Ce tour de force est d'autant plus remarquable que «Sea of Stars» emprunte largement aux jeux vidéo des années 1990, alors que le 2D et le 16 bits étaient la norme. Dans les séquences cinématiques intrajeu dévoilées par Sabotage, on y voit des personnages qu'on dirait tout droit sortis de titres lancés il y a plusieurs décennies, comme «Chrono Trigger» (1995) et «Golden Sun» (2001). Ce jeu vidéo de rôle à forte tendance rétroludique est axé sur les combats au tour à tour et l'exploration d'un monde échafaudé des années durant par Thierry Boulanger.

«C'est l'histoire de deux enfants du Solstice qui s'embarquent dans une quête épique et fantastique [...] Nous misons sur une esthétique d'antan, mais avec des mécaniques de jouabilité et de mise en récit modernes», explique le président de Sabotage Studio.

Dominic Bourret, copropriétaire de la boutique Retro Mtl, une boutique spécialisée dans la vente et l'achat de jeux vidéo rétro, n'est pas surpris outre mesure par l'enthousiasme généré par «Sea of Stars». L'engouement pour les jeux anciens remis (ou non) au goût du jour s'affirme depuis quelques années déjà sur la planète jeu vidéo, explique celui qui est connu sous le nom de Papa Cassette dans la communauté des rétrojoueurs.

«Nous cherchons tous, jusqu'à un certain point, à nous rappeler notre enfance. Comme le cinéma, le jeu vidéo n'échappe pas à cet élan de nostalgie», analyse-t-il. Cette tendance est aussi, du moins en partie, un phénomène générationnel. Comme Thierry Boulanger, le joueur américain moyen est âgé de 35 ans, selon l'Entertainment Software Association.

Ne rien laisser au hasard

Plusieurs mois d'efforts ont précédé la campagne Kickstarter couronnée de succès de Sabotage Studio. Sa planification a débuté à l'été 2019, un an après la sortie de leur titre précédent sur PC et Nintendo Switch, «The Messenger».

Encensé par la critique, le jeu vidéo d'action à la facture rétro s'est valu une note de 86 % sur le site agrégateur Metacritic, en plus de récolter le titre de meilleur premier jeu pour un studio indépendant à l'édition 2018 des Game Awards, les Oscars du jeu vidéo. «" The Messenger " nous a fait connaître. Le défi pour la suite était cependant de taille : il fallait surfer sur ce succès en ralliant notre base de fans», raconte Thierry Boulanger.

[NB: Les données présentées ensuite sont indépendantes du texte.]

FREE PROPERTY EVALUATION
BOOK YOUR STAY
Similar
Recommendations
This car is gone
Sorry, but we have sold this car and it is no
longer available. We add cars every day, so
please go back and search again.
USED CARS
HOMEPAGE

Une des clés aura été de cogner à la porte de Kickstarter afin de sonder l'intérêt et les attentes de l'entreprise américaine de financement participatif, qui se garde tout de même une cote de 10 % sur les montants financés sur sa plateforme.

«Dans le passé, elle a financé des projets qui n'ont finalement jamais abouti, ce qui suscite évidemment la grogne chez les contributeurs. En les approchant et en leur montrant le sérieux de notre démarche, nous les mettions en confiance et nous assurions une visibilité certaine», indique le directeur créatif de Sabotage Studio, qui pouvait aussi compter sur ses nombreux contacts dans l'industrie, de même que sur une équipe de développeurs chevronnés issus de grands studios comme Frima et Ubisoft pour faire mousser la collecte de fonds.

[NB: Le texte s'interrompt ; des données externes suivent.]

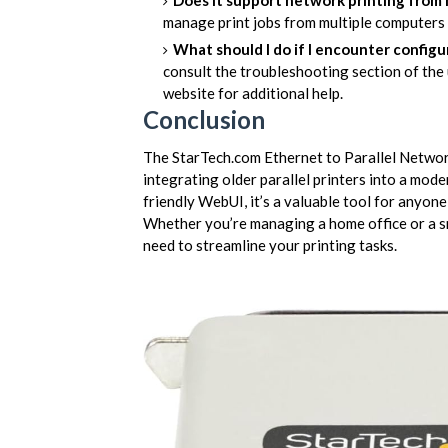
Does it support network printing from
manage print jobs from multiple computers
What should I do if I encounter configu
consult the troubleshooting section of the 
website for additional help.
Conclusion
The StarTech.com Ethernet to Parallel Networ
integrating older parallel printers into a mod
friendly WebUI, it’s a valuable tool for anyone
Whether you’re managing a home office or a sma
need to streamline your printing tasks.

En dépit de cela, tout aurait pu dérailler à la dernière minute, alors que la pandémie mondiale de la COVID-19 a forcé l'annulation de la présentation de «Sea of Stars» à la presse spécialisée, qui devait avoir lieu à San Francisco à la mi-mars, lors de l'annuelle Game Developers Conference. «Nous avons pensé tout laisser tomber, mais nous avons finalement opté pour des démonstrations à distance, par visioconférence. Paradoxalement, ç'a été une forme d'occasion, parce que l'attention était moins divisée à ce moment-là», dit Thierry Boulanger.

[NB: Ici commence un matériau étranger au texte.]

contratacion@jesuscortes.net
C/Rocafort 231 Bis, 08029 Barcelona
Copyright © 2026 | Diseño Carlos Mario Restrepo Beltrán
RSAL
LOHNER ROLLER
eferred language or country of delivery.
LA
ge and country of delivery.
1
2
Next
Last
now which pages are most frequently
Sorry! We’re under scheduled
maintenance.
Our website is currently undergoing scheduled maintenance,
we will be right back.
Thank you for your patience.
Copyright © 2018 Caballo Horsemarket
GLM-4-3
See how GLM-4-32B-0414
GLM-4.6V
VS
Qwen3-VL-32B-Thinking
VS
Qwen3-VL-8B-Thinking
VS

La stratégie employée par Sabotage Studio représente un cas d'école, estime Nadine Gelly, directrice générale de la Guilde du jeu vidéo du Québec. «Tout le monde me parle de cette formidable histoire ces jours-ci ; c'est vraiment une fierté et un exemple pour l'industrie québécoise du jeu vidéo. [...] Thierry et son équipe ont vraiment bien compris qu'un succès s'ancre tout d'abord dans une communauté solide qu'on arrive à mobiliser», conclut-elle.